To reject the proposals in the Bill is not to say that this House is not in need of some reform. Indeed, the Bill of the noble Lord, Lord Steel, lists a number of reforms, all of which would or should be welcomed. The most urgent and important of these is the creation of a statutory appointments commission which would be responsible for all appointments to a life peerage and a consequential membership of this House. The commission should choose candidates from a publicly recognised range of experience and expertise with an agreed annual maximum number of appointments. Under present arrangements, there is no control on numbers of new appointments and consequentially no limit on total numbers in the Chamber. Following the exceptionally large number of recent new appointments, the House is definitely too large and one hopes that the excessive number of new appointments is not a deliberate tactic of those advocating an elected senate to weaken the present House.
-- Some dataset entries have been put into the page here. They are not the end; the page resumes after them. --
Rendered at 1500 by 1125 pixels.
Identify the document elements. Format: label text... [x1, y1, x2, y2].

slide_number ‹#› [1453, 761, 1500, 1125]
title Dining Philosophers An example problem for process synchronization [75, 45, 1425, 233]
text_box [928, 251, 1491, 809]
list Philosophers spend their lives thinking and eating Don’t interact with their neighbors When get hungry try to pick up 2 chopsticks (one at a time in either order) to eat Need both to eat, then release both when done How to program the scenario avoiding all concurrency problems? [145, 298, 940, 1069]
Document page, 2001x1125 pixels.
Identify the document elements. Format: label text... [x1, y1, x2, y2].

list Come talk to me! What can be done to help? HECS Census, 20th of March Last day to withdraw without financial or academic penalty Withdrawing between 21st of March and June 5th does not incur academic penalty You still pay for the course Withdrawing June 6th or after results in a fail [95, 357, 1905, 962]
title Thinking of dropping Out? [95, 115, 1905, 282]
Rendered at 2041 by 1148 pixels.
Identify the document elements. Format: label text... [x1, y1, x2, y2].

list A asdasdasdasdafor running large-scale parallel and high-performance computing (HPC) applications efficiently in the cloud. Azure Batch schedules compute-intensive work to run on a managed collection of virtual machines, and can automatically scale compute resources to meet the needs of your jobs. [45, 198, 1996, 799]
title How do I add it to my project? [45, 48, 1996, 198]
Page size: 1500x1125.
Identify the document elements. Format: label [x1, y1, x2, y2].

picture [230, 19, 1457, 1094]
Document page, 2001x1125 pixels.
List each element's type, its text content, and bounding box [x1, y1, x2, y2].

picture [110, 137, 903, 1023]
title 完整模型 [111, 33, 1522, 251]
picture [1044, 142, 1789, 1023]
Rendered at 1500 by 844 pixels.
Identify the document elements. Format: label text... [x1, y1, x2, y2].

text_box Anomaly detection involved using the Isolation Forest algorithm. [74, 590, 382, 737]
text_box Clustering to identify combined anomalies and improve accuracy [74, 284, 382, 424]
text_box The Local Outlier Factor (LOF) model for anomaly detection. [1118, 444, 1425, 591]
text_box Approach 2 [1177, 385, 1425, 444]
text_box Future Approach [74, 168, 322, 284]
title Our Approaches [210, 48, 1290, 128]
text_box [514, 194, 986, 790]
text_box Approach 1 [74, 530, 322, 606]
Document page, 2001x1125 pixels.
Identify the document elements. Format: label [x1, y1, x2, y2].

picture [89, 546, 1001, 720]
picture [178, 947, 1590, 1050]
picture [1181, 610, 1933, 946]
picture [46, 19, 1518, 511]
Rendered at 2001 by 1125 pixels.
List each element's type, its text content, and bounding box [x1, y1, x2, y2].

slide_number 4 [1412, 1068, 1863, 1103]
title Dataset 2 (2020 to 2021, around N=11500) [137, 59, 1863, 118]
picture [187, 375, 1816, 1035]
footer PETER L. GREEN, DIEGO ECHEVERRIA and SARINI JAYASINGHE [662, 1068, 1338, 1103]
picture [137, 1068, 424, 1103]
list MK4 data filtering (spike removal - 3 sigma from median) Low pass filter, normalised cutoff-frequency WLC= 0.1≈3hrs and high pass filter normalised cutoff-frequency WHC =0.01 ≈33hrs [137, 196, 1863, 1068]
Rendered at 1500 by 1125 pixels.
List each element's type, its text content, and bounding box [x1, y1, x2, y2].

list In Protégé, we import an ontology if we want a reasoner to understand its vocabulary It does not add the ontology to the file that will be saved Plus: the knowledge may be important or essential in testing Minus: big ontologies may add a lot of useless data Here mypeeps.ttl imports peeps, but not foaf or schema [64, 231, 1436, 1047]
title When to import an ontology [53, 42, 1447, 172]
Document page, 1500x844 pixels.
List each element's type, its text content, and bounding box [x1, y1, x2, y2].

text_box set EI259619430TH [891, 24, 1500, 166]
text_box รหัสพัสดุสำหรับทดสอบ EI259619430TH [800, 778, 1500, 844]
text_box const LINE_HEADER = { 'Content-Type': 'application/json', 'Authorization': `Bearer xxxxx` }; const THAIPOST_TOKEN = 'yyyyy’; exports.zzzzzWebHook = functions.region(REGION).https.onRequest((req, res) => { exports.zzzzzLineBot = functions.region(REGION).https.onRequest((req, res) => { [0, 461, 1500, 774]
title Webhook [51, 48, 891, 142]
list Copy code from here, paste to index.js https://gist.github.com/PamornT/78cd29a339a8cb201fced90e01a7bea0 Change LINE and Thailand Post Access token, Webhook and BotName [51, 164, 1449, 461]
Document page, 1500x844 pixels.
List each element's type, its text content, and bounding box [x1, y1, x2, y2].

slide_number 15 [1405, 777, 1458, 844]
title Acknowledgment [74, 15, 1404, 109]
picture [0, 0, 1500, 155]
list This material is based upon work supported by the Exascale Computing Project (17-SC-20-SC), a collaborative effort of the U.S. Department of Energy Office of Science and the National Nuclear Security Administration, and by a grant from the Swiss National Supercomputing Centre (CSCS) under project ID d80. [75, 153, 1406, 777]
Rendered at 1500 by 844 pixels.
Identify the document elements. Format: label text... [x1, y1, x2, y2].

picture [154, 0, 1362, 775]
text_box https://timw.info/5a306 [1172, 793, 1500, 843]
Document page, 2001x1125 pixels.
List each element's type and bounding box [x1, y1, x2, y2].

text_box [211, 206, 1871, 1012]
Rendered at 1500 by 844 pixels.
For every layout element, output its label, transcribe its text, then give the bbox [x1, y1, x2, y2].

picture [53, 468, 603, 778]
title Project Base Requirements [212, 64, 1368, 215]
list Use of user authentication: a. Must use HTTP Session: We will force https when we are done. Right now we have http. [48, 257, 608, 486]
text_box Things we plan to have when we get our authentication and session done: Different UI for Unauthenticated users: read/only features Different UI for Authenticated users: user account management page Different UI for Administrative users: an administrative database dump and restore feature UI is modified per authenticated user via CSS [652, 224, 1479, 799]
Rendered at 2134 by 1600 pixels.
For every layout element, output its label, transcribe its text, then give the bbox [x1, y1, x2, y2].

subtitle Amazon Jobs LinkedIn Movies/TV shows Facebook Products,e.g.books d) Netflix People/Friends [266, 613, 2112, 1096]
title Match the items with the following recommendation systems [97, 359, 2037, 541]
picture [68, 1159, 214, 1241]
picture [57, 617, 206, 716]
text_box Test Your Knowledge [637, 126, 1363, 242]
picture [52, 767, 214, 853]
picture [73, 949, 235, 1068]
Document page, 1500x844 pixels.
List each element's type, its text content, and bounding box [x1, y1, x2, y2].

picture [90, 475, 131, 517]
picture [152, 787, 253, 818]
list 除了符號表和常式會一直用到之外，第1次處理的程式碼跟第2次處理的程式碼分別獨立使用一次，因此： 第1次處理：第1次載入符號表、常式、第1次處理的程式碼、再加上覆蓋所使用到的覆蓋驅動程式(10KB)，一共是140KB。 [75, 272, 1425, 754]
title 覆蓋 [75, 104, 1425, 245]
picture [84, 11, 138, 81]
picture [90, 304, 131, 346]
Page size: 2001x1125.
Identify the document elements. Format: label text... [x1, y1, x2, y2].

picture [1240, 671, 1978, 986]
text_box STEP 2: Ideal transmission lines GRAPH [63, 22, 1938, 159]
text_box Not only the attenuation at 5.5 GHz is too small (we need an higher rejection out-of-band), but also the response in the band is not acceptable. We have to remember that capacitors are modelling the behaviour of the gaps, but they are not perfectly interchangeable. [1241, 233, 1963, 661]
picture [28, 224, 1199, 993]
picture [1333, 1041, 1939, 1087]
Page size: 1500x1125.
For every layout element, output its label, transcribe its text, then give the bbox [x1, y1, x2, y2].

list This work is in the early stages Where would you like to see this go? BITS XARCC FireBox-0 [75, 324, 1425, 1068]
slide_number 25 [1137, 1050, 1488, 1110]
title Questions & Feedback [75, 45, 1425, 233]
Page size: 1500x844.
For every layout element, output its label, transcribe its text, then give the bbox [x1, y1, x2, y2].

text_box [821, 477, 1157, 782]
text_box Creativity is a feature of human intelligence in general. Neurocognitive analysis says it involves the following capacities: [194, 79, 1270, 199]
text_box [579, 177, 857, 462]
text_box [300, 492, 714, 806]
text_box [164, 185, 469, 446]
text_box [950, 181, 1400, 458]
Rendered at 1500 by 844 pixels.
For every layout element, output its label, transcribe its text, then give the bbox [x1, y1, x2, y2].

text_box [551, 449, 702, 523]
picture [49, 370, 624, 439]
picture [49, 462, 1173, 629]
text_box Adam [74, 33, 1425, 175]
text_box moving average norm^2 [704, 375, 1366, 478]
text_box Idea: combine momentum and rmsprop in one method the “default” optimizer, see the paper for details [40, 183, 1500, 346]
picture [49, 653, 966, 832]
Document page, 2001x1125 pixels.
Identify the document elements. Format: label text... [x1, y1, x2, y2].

There is no doubt that the present House of nearly 800 is too large and the Steel Bill suggests a system of voluntary retirement. While welcome in principle, I do not think that such a scheme could achieve the long-term reduction in membership that is required. In a sense, there is already a system of voluntary retirement in that a member may simply stop attending. I believe that a long-term reduction in existing membership can be achieved only by a system of compulsory retirement. This could be based either on the age of the Member or on period of service. Personally, I do not think age is the right choice. People age at different rates and I believe that the only fair and workable system would be a compulsory period of service for all Members which, in my view, should be 20 years. Given a fixed period of service of 20 years it should be possible for a Member reaching 20 years and still performing a valuable role in the House to be given an extension of service of, say, one to five years on application, I suggest, to the Lord Speaker. Implementing such a 20-year period of service would need to be accompanied by agreement on an optimal total size of the House, which is probably around 300, and a phased programme of retirement for the 150 Members of the present House with a period of service in excess of 20 years.

A further reform in the Steel Bill is the ending of the electoral process for choosing replacements for the 92 hereditary Peers when they die. While I am lucky to be one of the 92, I do not think that heredity can any longer justifiably be on its own a qualification for membership of this House. These suggested reforms are readily implementable. The Bill which is the subject of this debate must be rejected. It is a waste of time and money to set up yet another commission to investigate its merits.

Finally, if the coalition decides to proceed with the Bill, it is a major constitutional issue and could not be introduced without a referendum. In last year’s election, the manifestos of all three parties called for an elected upper Chamber so the public have not yet had the chance to express a view. A referendum could be the last way left to defeat the Bill. The Bill before us must be rejected: reform, yes; abolition, no.